## Aim of the exercise
In the data below, find the line containing "57,50 USD |", then set down that line and every later line up to and including the line containing "Apacer Panther 16B", exactly.

Collected data
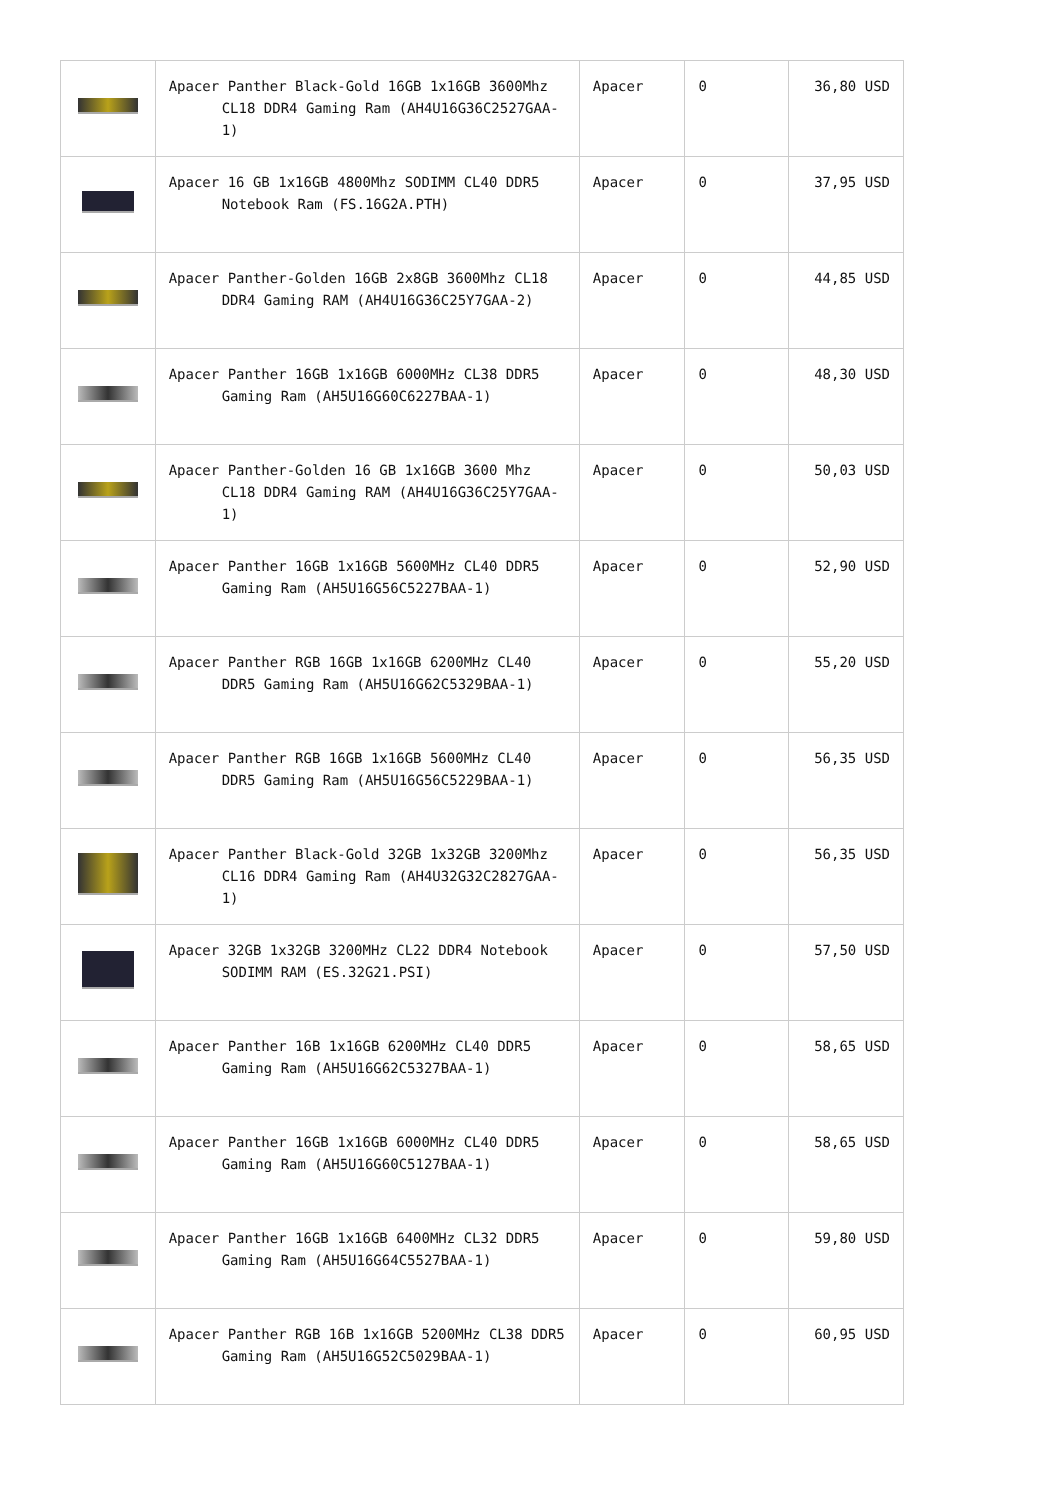| | Apacer Panther Black-Gold 16GB 1x16GB 3600Mhz CL18 DDR4 Gaming Ram (AH4U16G36C2527GAA-1) | Apacer | 0 | 36,80 USD |
| | Apacer 16 GB 1x16GB 4800Mhz SODIMM CL40 DDR5 Notebook Ram (FS.16G2A.PTH) | Apacer | 0 | 37,95 USD |
| | Apacer Panther-Golden 16GB 2x8GB 3600Mhz CL18 DDR4 Gaming RAM (AH4U16G36C25Y7GAA-2) | Apacer | 0 | 44,85 USD |
| | Apacer Panther 16GB 1x16GB 6000MHz CL38 DDR5 Gaming Ram (AH5U16G60C6227BAA-1) | Apacer | 0 | 48,30 USD |
| | Apacer Panther-Golden 16 GB 1x16GB 3600 Mhz CL18 DDR4 Gaming RAM (AH4U16G36C25Y7GAA-1) | Apacer | 0 | 50,03 USD |
| | Apacer Panther 16GB 1x16GB 5600MHz CL40 DDR5 Gaming Ram (AH5U16G56C5227BAA-1) | Apacer | 0 | 52,90 USD |
| | Apacer Panther RGB 16GB 1x16GB 6200MHz CL40 DDR5 Gaming Ram (AH5U16G62C5329BAA-1) | Apacer | 0 | 55,20 USD |
| | Apacer Panther RGB 16GB 1x16GB 5600MHz CL40 DDR5 Gaming Ram (AH5U16G56C5229BAA-1) | Apacer | 0 | 56,35 USD |
| | Apacer Panther Black-Gold 32GB 1x32GB 3200Mhz CL16 DDR4 Gaming Ram (AH4U32G32C2827GAA-1) | Apacer | 0 | 56,35 USD |
| | Apacer 32GB 1x32GB 3200MHz CL22 DDR4 Notebook SODIMM RAM (ES.32G21.PSI) | Apacer | 0 | 57,50 USD |
| | Apacer Panther 16B 1x16GB 6200MHz CL40 DDR5 Gaming Ram (AH5U16G62C5327BAA-1) | Apacer | 0 | 58,65 USD |
| | Apacer Panther 16GB 1x16GB 6000MHz CL40 DDR5 Gaming Ram (AH5U16G60C5127BAA-1) | Apacer | 0 | 58,65 USD |
| | Apacer Panther 16GB 1x16GB 6400MHz CL32 DDR5 Gaming Ram (AH5U16G64C5527BAA-1) | Apacer | 0 | 59,80 USD |
| | Apacer Panther RGB 16B 1x16GB 5200MHz CL38 DDR5 Gaming Ram (AH5U16G52C5029BAA-1) | Apacer | 0 | 60,95 USD |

## Task output
| | Apacer 32GB 1x32GB 3200MHz CL22 DDR4 Notebook SODIMM RAM (ES.32G21.PSI) | Apacer | 0 | 57,50 USD |
| | Apacer Panther 16B 1x16GB 6200MHz CL40 DDR5 Gaming Ram (AH5U16G62C5327BAA-1) | Apacer | 0 | 58,65 USD |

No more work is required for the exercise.